Are you talking about WBOT/Brockton (today WZRM)? In December 1999, the station continuously looped Tone Loc's "Wild Thing." Finally, Hot 97.7 debuted on that signal. It had a rhythmic format and attempted to challenge Jam'n 94.5.
Was that the transition from country WCAV or was there another call or format on 97.7 right before WBOT's stunt and debut?
 
Was that the transition from country WCAV or was there another call or format on 97.7 right before WBOT's stunt and debut?
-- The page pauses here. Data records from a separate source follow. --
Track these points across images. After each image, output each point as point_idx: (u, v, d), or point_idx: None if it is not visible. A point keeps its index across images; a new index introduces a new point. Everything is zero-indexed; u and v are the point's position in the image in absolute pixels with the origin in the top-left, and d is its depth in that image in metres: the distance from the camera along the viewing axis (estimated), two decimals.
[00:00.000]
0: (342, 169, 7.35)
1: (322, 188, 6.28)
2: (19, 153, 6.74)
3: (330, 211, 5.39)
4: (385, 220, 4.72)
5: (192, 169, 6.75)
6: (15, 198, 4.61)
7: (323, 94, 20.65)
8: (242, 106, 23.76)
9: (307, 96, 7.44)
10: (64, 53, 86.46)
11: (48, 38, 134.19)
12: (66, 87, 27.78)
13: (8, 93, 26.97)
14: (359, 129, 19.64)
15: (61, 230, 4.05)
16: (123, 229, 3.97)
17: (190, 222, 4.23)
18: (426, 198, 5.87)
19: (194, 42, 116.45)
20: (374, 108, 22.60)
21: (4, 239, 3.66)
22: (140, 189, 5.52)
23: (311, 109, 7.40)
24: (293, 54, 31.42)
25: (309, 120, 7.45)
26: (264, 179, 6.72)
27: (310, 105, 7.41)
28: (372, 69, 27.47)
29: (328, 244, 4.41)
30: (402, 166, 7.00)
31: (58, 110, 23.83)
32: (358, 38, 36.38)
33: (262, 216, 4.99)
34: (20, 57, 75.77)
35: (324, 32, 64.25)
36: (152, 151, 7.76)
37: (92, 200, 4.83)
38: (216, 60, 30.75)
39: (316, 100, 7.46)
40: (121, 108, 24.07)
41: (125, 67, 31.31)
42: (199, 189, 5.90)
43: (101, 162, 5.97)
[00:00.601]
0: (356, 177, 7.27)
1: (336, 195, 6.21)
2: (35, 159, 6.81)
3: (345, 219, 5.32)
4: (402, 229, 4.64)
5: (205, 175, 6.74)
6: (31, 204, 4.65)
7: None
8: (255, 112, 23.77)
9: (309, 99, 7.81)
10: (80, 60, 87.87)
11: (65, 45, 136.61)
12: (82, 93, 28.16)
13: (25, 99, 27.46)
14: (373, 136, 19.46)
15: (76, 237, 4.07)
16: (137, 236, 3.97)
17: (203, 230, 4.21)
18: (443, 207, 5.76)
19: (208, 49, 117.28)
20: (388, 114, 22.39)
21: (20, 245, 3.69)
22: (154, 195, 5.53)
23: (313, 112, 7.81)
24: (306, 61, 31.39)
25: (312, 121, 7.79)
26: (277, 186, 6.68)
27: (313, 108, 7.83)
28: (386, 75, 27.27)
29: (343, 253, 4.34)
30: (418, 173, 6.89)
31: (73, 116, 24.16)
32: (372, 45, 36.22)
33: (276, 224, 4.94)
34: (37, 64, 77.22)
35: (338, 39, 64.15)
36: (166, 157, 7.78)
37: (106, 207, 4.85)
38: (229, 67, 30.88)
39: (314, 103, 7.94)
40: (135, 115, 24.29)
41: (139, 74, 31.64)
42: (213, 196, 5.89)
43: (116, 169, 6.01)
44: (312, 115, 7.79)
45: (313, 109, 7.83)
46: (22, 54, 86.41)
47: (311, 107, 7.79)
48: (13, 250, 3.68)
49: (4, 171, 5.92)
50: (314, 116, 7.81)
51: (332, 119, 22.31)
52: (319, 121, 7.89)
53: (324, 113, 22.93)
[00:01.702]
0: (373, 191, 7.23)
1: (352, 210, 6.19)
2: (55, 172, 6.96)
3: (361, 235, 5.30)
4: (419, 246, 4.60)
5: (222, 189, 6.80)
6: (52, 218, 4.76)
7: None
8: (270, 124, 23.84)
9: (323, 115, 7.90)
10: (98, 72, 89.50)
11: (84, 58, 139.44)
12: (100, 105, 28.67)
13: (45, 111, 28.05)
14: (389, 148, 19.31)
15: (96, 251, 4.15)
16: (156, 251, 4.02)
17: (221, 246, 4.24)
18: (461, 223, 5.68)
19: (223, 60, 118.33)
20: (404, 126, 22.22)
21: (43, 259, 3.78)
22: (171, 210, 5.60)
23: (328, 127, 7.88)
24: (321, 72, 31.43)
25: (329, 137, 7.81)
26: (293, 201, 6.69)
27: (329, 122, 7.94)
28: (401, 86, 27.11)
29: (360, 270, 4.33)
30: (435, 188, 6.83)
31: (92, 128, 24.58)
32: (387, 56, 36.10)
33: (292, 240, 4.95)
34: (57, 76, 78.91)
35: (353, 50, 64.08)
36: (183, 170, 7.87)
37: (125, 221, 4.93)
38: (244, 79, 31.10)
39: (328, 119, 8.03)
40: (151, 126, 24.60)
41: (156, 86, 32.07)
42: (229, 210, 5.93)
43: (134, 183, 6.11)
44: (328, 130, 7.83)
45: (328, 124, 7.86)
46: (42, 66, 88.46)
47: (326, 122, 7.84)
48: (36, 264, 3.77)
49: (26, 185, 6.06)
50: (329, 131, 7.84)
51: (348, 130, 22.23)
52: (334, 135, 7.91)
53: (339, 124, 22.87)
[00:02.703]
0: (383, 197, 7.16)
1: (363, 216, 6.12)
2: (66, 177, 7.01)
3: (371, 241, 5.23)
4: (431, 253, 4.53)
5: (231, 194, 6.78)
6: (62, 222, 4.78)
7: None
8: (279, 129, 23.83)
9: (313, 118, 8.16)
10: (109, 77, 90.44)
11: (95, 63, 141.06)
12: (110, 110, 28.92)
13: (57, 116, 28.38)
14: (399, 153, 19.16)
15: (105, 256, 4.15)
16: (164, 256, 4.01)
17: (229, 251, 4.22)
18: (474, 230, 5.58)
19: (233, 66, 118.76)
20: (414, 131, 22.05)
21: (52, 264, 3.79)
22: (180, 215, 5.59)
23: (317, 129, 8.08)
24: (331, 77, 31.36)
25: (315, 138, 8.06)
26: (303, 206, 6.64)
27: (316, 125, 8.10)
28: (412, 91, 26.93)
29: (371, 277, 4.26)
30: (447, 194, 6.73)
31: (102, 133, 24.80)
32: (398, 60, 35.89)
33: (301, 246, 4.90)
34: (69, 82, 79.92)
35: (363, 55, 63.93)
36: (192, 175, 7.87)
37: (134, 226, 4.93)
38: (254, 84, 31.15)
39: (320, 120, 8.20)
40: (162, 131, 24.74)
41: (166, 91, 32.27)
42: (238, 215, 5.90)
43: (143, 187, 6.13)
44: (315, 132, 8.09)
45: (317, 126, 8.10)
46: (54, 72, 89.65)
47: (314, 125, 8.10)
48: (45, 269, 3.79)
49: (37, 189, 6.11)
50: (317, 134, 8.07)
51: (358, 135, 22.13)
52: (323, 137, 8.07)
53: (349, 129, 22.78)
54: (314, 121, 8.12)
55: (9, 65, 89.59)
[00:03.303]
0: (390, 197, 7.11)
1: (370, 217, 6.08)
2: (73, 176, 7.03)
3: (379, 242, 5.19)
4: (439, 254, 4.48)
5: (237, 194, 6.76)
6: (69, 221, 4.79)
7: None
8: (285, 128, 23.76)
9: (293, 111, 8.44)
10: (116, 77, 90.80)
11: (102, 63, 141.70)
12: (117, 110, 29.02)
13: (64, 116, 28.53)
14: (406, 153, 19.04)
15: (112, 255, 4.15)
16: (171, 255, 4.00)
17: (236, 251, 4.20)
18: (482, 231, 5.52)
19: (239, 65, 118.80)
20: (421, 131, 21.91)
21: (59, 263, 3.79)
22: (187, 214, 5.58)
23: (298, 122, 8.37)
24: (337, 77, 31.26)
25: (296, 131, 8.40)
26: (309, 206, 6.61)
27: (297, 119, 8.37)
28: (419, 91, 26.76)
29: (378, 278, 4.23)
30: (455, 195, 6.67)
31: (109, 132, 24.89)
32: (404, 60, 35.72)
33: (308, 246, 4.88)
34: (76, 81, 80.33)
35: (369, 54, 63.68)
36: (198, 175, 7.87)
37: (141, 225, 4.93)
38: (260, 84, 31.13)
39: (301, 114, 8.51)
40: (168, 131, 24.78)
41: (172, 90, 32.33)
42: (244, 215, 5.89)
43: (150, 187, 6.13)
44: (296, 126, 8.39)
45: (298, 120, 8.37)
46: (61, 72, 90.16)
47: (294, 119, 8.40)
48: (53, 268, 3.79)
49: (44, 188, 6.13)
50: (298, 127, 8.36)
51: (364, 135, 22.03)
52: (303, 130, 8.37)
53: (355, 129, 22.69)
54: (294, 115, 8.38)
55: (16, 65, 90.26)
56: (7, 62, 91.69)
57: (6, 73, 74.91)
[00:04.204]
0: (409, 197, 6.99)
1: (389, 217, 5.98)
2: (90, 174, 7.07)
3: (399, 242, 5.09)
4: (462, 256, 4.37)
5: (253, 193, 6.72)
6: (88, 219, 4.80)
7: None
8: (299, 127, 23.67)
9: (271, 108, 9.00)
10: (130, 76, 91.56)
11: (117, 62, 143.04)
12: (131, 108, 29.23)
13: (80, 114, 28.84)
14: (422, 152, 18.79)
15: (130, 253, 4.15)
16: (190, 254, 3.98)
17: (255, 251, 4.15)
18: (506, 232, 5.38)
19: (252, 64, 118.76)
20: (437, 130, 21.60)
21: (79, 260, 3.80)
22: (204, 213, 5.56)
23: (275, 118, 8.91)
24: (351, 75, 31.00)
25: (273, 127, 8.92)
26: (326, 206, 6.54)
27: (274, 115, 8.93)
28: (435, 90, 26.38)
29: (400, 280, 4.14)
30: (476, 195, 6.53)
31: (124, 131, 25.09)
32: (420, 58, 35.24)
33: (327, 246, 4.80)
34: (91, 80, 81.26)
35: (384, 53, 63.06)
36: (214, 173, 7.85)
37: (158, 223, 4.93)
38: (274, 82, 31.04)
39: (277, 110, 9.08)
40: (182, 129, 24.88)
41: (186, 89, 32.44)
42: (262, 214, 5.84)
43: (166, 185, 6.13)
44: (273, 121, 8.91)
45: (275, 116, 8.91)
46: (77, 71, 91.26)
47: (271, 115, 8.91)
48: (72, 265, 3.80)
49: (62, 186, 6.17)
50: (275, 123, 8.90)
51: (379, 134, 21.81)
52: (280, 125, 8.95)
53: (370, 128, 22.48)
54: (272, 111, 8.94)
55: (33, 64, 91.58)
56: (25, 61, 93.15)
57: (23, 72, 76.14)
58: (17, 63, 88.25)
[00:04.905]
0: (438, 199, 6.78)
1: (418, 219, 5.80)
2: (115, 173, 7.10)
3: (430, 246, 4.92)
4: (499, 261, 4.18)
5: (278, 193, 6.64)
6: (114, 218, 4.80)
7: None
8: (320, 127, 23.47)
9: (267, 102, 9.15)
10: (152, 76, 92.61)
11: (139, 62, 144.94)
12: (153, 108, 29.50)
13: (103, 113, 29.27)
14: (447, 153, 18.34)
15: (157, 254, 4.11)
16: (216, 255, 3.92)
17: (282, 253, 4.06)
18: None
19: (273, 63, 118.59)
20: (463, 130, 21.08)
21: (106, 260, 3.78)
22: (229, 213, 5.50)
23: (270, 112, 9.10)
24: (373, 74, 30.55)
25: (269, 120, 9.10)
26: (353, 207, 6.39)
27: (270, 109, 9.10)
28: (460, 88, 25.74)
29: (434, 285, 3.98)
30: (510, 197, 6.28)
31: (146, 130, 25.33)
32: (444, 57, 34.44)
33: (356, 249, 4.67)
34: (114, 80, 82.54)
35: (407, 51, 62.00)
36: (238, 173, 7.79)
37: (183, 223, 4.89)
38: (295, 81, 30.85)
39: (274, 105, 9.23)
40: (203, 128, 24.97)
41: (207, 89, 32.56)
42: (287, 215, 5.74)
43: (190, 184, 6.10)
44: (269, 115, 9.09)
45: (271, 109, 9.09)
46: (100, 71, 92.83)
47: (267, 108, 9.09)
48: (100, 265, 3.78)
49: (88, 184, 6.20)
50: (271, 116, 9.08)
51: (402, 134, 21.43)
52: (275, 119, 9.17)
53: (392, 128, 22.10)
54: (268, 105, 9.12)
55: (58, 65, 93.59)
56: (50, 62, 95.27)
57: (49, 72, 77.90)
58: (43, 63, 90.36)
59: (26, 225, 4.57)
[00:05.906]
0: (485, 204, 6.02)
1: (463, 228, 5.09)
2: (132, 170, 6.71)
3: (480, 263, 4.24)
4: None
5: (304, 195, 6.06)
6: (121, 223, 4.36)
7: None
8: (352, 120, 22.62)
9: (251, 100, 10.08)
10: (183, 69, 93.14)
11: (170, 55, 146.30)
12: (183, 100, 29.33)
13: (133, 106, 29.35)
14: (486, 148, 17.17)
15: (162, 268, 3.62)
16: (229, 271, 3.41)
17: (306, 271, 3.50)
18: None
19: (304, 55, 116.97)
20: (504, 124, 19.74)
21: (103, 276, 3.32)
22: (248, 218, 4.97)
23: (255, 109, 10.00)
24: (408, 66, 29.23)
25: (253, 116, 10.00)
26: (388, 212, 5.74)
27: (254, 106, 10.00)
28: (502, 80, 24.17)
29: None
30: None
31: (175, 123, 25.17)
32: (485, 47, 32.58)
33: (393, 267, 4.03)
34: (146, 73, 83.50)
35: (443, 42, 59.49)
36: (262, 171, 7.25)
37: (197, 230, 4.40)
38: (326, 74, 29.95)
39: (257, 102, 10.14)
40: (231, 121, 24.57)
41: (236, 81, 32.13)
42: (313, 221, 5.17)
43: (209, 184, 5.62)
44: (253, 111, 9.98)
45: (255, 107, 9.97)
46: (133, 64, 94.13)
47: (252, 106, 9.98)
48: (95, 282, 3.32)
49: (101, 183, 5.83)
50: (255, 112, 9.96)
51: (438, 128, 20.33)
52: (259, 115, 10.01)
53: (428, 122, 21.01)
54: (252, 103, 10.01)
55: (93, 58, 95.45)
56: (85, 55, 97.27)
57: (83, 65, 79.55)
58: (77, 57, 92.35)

It was the transition from WCAV. Radio One had just purchased the station and was flipping it. WCAV had run a satellite country format for years. At one point, it was the only country station in the Boston area (before 96.9 or 105.7 went country in the '90s).
 
This may not be it, but around that time, 102.3 in Stonington, CT had been mainstream rock "Rock 102", but then shifted to a more classic rock format as "XL102." I think this was when they changed call letters to WXLM. At the time of the change, they played Bachman-Turner Overdrive's "You Ain't Seen Nothin' Yet" on a continuous loop for at least a day or two, if I recall correctly.

Jacko
 
This may not be it, but around that time, 102.3 in Stonington, CT had been mainstream rock "Rock 102", but then shifted to a more classic rock format as "XL102." I think this was when they changed call letters to WXLM. At the time of the change, they played Bachman-Turner Overdrive's "You Ain't Seen Nothin' Yet" on a continuous loop for at least a day or two, if I recall correctly.

Jacko
When 102.3 was Rock 102, that must have been confusing for listeners who could pick up Springfield's WAQY, which also called itself "Rock 102."
 
When 102.3 was Rock 102, that must have been confusing for listeners who could pick up Springfield's WAQY, which also called itself "Rock 102."
I think it was an issue. That's when they shifted to a more classic rock playlist and started calling themselves XL 102.